Perceived self-efficacy is the belief that one can manage prospective situations. Good asthma self-management self-efficacy is associated with better asthma outcomes. However, a well-developed and validated tool to measure adolescent asthma self-management self-efficacy is lacking. Our objective was to develop and validate an Adolescent Asthma Self-Efficacy Questionnaire (AASEQ). The first stage of the study included a review of the literature, interviews with adolescents with asthma and consultations with parents and relevant healthcare professionals to develop a prototype scale. To assess reliability and validity, a further group of adolescents completed the prototype scale, the General Self-Efficacy Scale and KidCOPE (measures coping styles). Retesting was undertaken to assess longitudinal validity. Interviews with 28 adolescents and consultations with other stakeholders resulted in a 38-item prototype scale. Key themes were medication, symptom management, triggers, knowledge, attitude and beliefs around asthma, supportive relationships, schools and healthcare professionals. The prototype scale was completed by 243 adolescents. Factor and reliability analysis reduced it to a 27-item scale with four subsections: symptom management; medication; friends, family and school; and asthma beliefs. The 27-item scale had respectable to excellent internal consistency (α’s 0.78–0.91) with results that were stable over time (intra-class correlation=0.82) in 63 subjects who completed it twice. Better adolescent asthma self-efficacy was associated with better general self-efficacy and indices of better asthma management. The AASEQ is a reliable and valid tool that is likely to aid future research and practice focused on adolescent asthma self-management and could be a useful intermediate outcome measure to assess the impact of behavioural interventions.

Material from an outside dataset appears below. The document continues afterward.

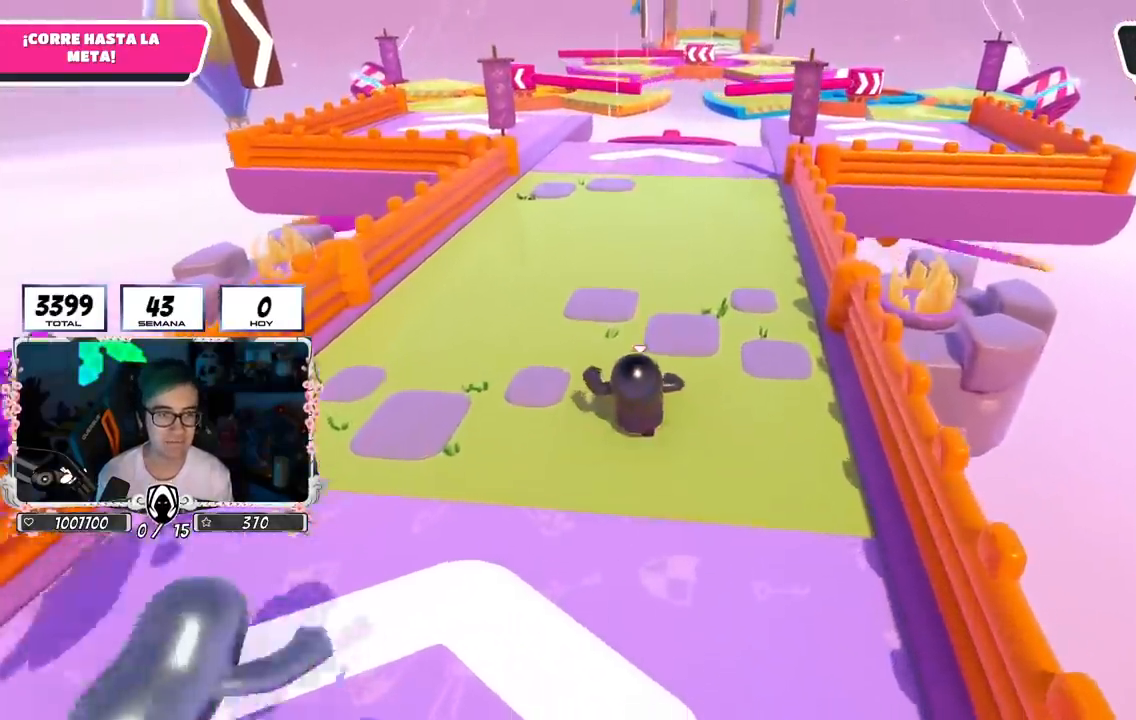
{"buttons": [], "left_stick": "up", "right_stick": "center", "events": []}
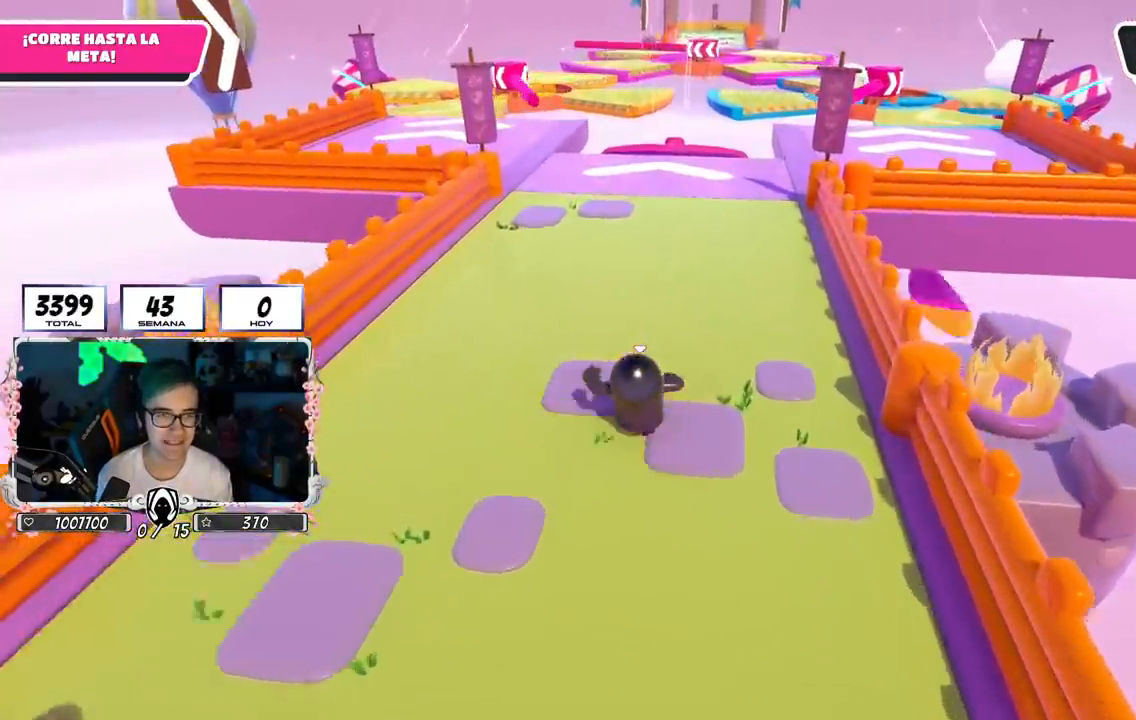
{"buttons": [], "left_stick": "up", "right_stick": "center", "events": []}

Publication DOI: https://doi.org/10.1183/13993003.01375-2018
Divisions: College of Health & Life Sciences > School of Psychology
College of Health & Life Sciences > Applied Health Research Group
Additional Information: This is an author-submitted, peer-reviewed version of a manuscript that has been accepted for publication in the European Respiratory Journal, prior to copy-editing, formatting and typesetting. This version of the manuscript may not be duplicated or reproduced without prior permission from the copyright owner, the European Respiratory Society. The publisher is not responsible or liable for any errors or omissions in this version of the manuscript or in any version derived from it by any other parties. The final, copy-edited, published article, which is the version of record, is available without a subscription 18 months after the date of issue publication.”
Uncontrolled Keywords: Pulmonary and Respiratory Medicine
Full Text Link:
Related URLs: https://erj.ers ... 3003.01375-2018 (Publisher URL)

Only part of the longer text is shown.